As described above, the present invention proposes a standard in connection with a choice of a microphone for enabling a robot to recognize voices at a relatively large distance, and the standard can be presented as a guideline to those who provide a speech recognition function in a robot. Accordingly, since those who enter a robot field may employ the same standard, the uncertainty of robot performance and a manufacturing cost are reduced, duplicate investment is prevented, and a period of time for development is shortened, thereby lowering entry barriers into the robot field. A resulting benefit of the present invention is that it is expected that the time when users are to be provided with low-priced robots providing a high-performance speech recognition function will be advanced. In addition, the microphone evaluation methods according to the present invention can be utilized for input of a voice at the time of manufacturing products, such as actual robots, thereby increasing the productivity.
While the present invention has been shown and described with reference to certain exemplary embodiments thereof, it will be understood by those skilled in the art that various changes in form and details may be made therein without departing from the spirit and scope of the invention as defined by the appended claims. The invention is not limited to the examples that were provided herein for illustrative purposes.

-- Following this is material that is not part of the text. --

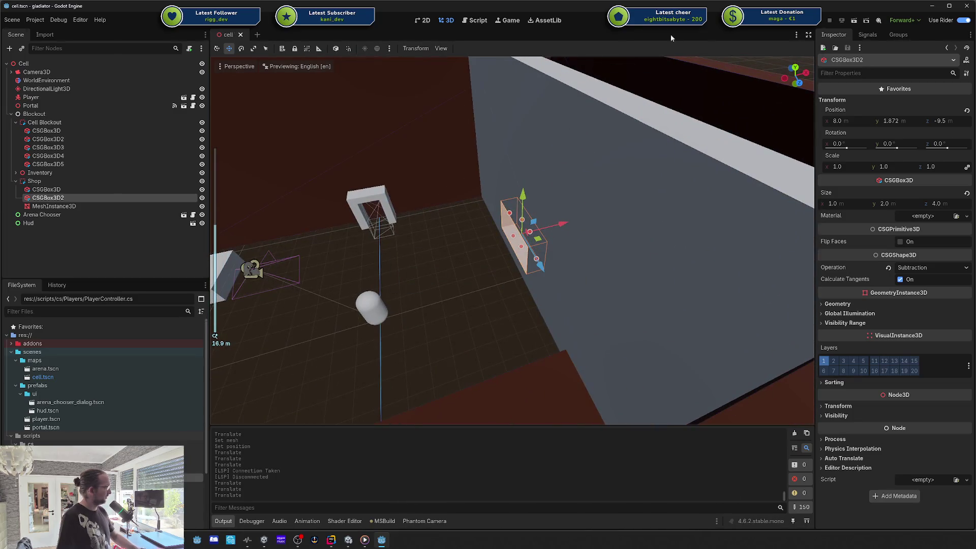
{"action": "left_click", "coordinate": [805, 23]}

Accordingly, the scope of the invention is not to be limited by the above exemplary embodiments but by the claims.

Claims (15)

What is claimed is:
1. A system for evaluating performance of a microphone for long-distance speech recognition in a robot, the system comprising:
a reference voice database for storing a voice signal required for performance evaluation of at least two microphones;
a measurement value calculator for calculating both attenuation and distortion of the input voice signal at the same time, when the voice signal from the reference voice database is input to a reference microphone and a target microphone from among the at least two microphones;
a comparator for comparing a value calculated by the measurement value calculator with a reference value; and
a microphone chooser for determining whether to choose the target microphone according to a result of the comparison;
wherein a respective preamplifier for each of the microphones is adjusted to have a same value of gain so that an evaluation measure of performance of all the microphones does not depend on a variance in gain of a particular preamplifier, and wherein the microphones are arranged at different distances from the reference microphone; and
a reference voice DB generator for generating the reference voice database by determining a distance from a speaker to a reference microphone and the target microphone, and for recording a voice signal according to each microphone.
2. The system as claimed in claim 1, wherein the measurement value calculator calculates attenuation of the voice signal by means of any one of an averaged signal-to-noise ratio (SNR) of an entire voice signal input to the microphone and a segmental SNR of the voice signal.
3. The system as claimed in claim 1, wherein the measurement value calculator calculates attenuation of the voice signal by means of a voice attenuation ratio between the reference microphone and the target microphone.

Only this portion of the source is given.